▶ What is needed:
The answer should contain all of the records below, each one copied word for word.

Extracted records
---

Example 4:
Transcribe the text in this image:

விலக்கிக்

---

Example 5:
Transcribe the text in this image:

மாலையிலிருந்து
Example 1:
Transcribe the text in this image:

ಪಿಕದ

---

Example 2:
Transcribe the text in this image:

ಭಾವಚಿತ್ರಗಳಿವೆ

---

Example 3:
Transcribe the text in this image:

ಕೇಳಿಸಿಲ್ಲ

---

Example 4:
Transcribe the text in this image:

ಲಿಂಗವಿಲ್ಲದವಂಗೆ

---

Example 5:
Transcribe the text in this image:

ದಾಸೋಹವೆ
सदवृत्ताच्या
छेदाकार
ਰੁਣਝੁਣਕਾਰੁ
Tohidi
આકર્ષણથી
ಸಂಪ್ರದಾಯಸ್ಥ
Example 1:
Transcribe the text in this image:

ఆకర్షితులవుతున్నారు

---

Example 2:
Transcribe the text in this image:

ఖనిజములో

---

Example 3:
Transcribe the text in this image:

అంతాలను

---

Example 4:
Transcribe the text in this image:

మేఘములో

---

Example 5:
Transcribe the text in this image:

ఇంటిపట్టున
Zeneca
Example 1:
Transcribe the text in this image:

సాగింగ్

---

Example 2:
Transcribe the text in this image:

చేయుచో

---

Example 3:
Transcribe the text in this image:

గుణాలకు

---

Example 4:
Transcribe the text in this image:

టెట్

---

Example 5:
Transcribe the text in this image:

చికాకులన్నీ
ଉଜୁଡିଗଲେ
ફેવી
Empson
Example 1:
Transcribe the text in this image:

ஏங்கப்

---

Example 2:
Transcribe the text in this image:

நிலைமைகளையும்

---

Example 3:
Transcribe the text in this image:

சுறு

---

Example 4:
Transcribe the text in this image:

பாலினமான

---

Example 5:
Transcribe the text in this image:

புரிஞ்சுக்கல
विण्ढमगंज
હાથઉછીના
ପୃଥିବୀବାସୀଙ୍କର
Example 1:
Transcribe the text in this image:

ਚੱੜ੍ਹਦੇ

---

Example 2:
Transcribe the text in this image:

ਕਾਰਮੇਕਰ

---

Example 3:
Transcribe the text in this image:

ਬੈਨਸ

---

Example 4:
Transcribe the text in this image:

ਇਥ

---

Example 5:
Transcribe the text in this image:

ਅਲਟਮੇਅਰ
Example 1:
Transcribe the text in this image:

▶ Result of the task:
---

Example 4:
Transcribe the text in this image:

விலக்கிக்

---

Example 5:
Transcribe the text in this image:

மாலையிலிருந்து
Example 1:
Transcribe the text in this image:

ಪಿಕದ

---

Example 2:
Transcribe the text in this image:

ಭಾವಚಿತ್ರಗಳಿವೆ

---

Example 3:
Transcribe the text in this image:

ಕೇಳಿಸಿಲ್ಲ

---

Example 4:
Transcribe the text in this image:

ಲಿಂಗವಿಲ್ಲದವಂಗೆ

---

Example 5:
Transcribe the text in this image:

ದಾಸೋಹವೆ
सदवृत्ताच्या
छेदाकार
ਰੁਣਝੁਣਕਾਰੁ
Tohidi
આકર્ષણથી
ಸಂಪ್ರದಾಯಸ್ಥ
Example 1:
Transcribe the text in this image:

ఆకర్షితులవుతున్నారు

---

Example 2:
Transcribe the text in this image:

ఖనిజములో

---

Example 3:
Transcribe the text in this image:

అంతాలను

---

Example 4:
Transcribe the text in this image:

మేఘములో

---

Example 5:
Transcribe the text in this image:

ఇంటిపట్టున
Zeneca
Example 1:
Transcribe the text in this image:

సాగింగ్

---

Example 2:
Transcribe the text in this image:

చేయుచో

---

Example 3:
Transcribe the text in this image:

గుణాలకు

---

Example 4:
Transcribe the text in this image:

టెట్

---

Example 5:
Transcribe the text in this image:

చికాకులన్నీ
ଉଜୁଡିଗଲେ
ફેવી
Empson
Example 1:
Transcribe the text in this image:

ஏங்கப்

---

Example 2:
Transcribe the text in this image:

நிலைமைகளையும்

---

Example 3:
Transcribe the text in this image:

சுறு

---

Example 4:
Transcribe the text in this image:

பாலினமான

---

Example 5:
Transcribe the text in this image:

புரிஞ்சுக்கல
विण्ढमगंज
હાથઉછીના
ପୃଥିବୀବାସୀଙ୍କର
Example 1:
Transcribe the text in this image:

ਚੱੜ੍ਹਦੇ

---

Example 2:
Transcribe the text in this image:

ਕਾਰਮੇਕਰ

---

Example 3:
Transcribe the text in this image:

ਬੈਨਸ

---

Example 4:
Transcribe the text in this image:

ਇਥ

---

Example 5:
Transcribe the text in this image:

ਅਲਟਮੇਅਰ
Example 1:
Transcribe the text in this image:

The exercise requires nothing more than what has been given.